# Mehrere SQL-Statements gleichzeitig!?



## l.locke (3. Jun 2004)

Hallo auch,

ich würde gern mehrere SQL-Statements gleichzeitig abschicken. Habe dazu die Funktionen addBatch und executeBatch von der Klasse Statement gefunden und denke mir das könnte damit gehen. Nur wie komme ich dann an die Results ran?

Wenn es jemand weiß oder andere Wege kennt bitte sofort schreiben!

MfG Locke


----------



## nollario (3. Jun 2004)

mehrere statements ist für ändernde sql commands ziemlich gut zu gebrauchen... by selects -> also bei der verwendung von resultsets ist das eher schwierig...

was hast du denn im plan? wie sehen deine sql statements aus?


----------



## nollario (3. Jun 2004)

ach ja... addBatch und executeBatch funzt natürlich nur mit ändernden SQL commands, da dort ein int array der rückgabewert ist.


----------



## l.locke (3. Jun 2004)

Meine SQL-Statements sind normale select anweisungen die aber zeitlich in einem engen Rahmen ausgeführt werden sollten da sonnst die zusammenhänge zwischen ihnen nicht mehr so ganz passen!
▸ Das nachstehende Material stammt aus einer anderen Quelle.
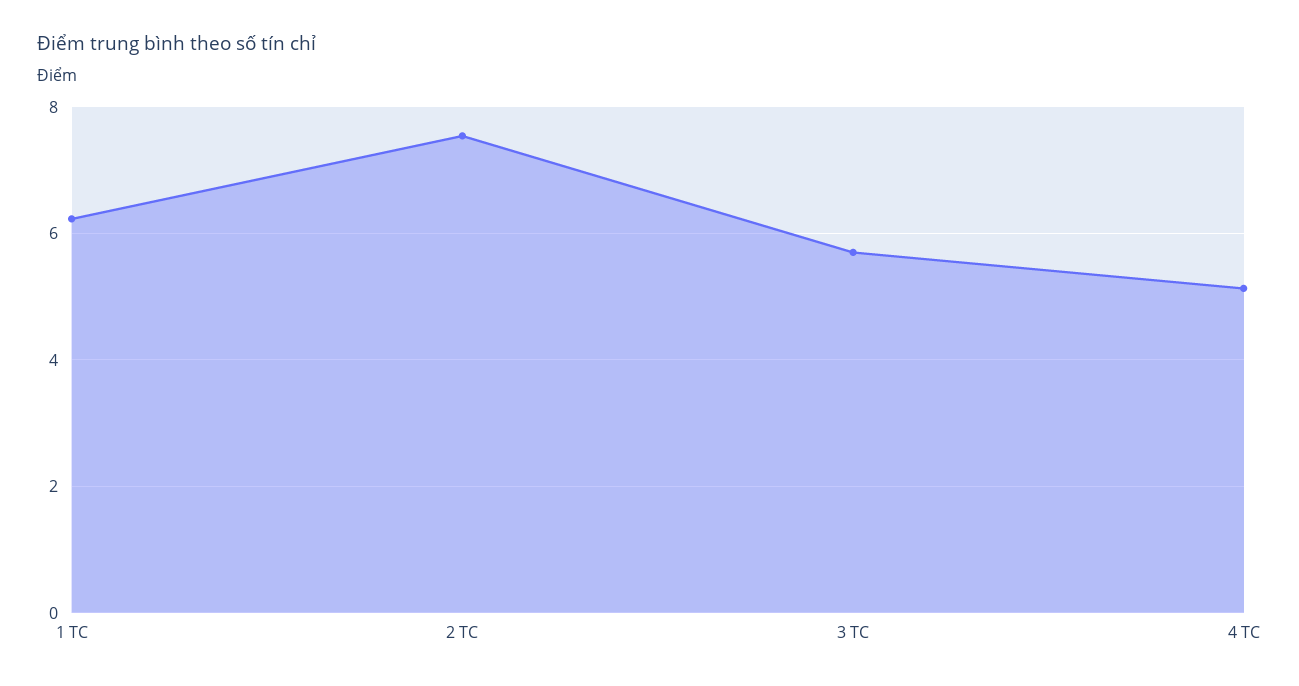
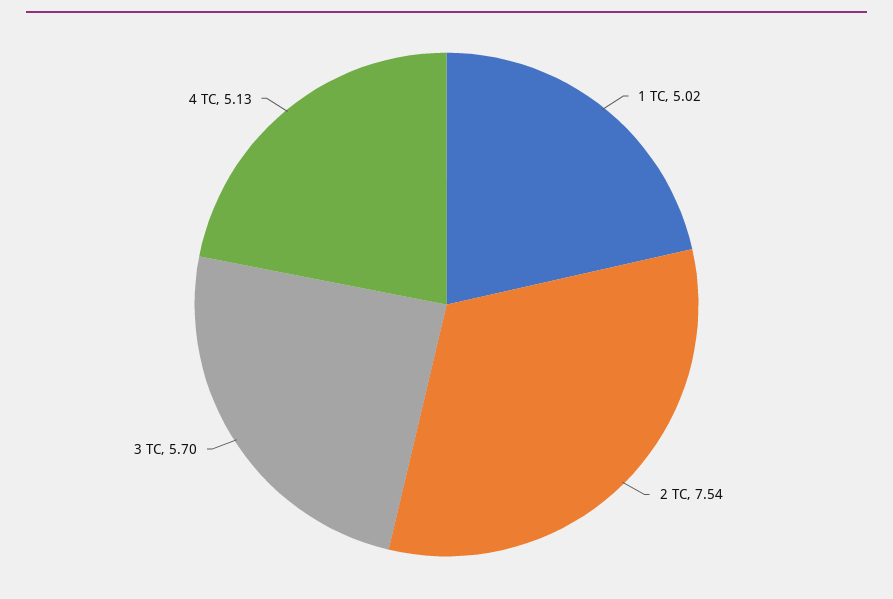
1 TC: 6.2 -> 5.02

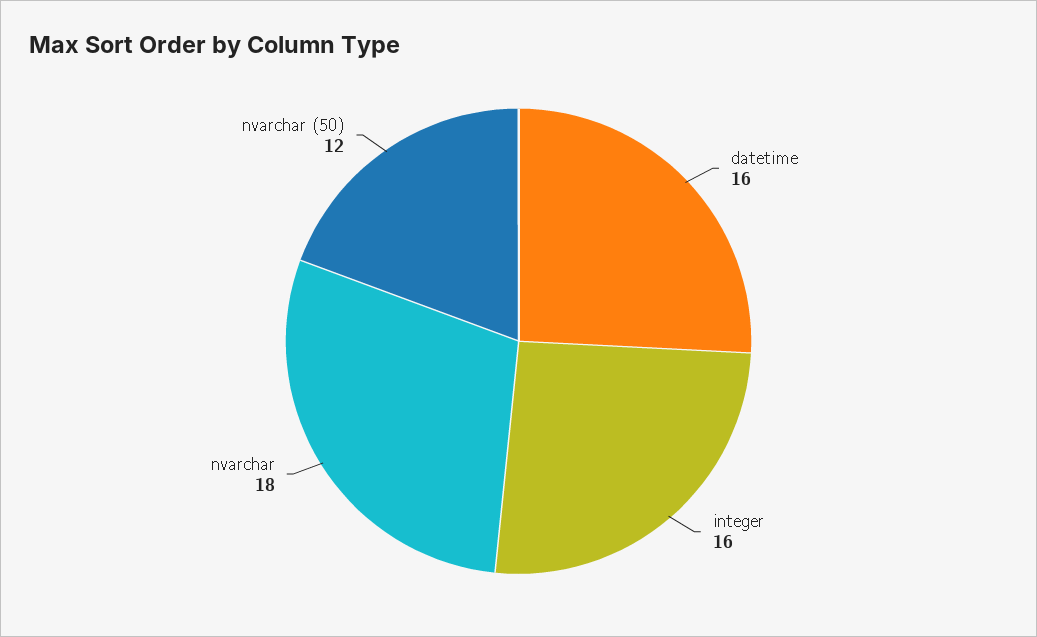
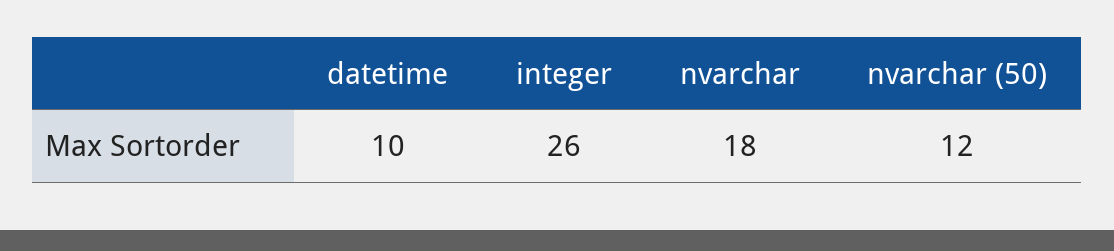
datetime: 16 -> 10
integer: 16 -> 26

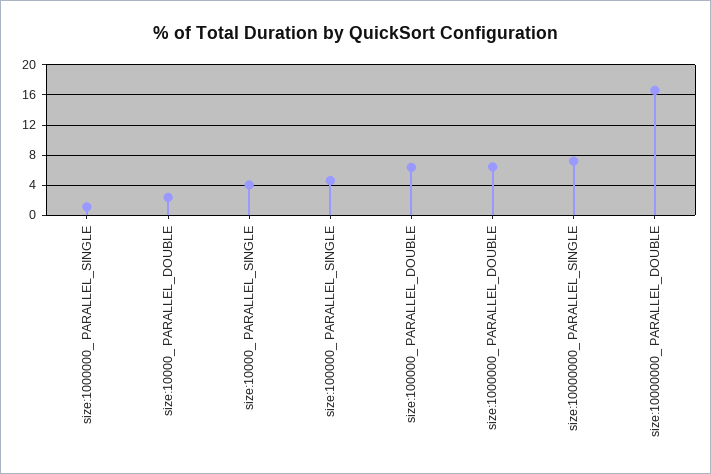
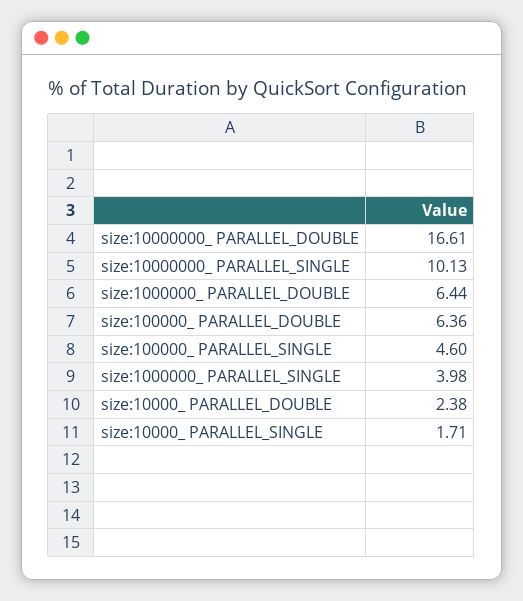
size:1000000_ PARALLEL_SINGLE: 1 -> 3.98
size:10000_ PARALLEL_SINGLE: 4 -> 1.71
size:10000000_ PARALLEL_SINGLE: 7 -> 10.13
Aber wenn das so nicht geht muss ich mir wohl was anderes überlegen!


----------



## nollario (3. Jun 2004)

du solltest vielleicht mit etwas code frohlocken, ansonsten kann ich dir nicht weiterhelfen... klar: jede db abfrage kostet zeit, aber ohne dein szenario zu kennen, kann ich dir keine optimierung zeigen....


----------



## Jaraz (3. Jun 2004)

l.locke hat gesagt.:
			
		

> Meine SQL-Statements sind normale select anweisungen die aber zeitlich in einem engen Rahmen ausgeführt werden sollten da sonnst die zusammenhänge zwischen ihnen nicht mehr so ganz passen!
> 
> Aber wenn das so nicht geht muss ich mir wohl was anderes überlegen!



Hallo,

besser was anderes. 
Dafür gibt es Transaktionen oder syncronized Blöcke.

Gruß Jaraz


----------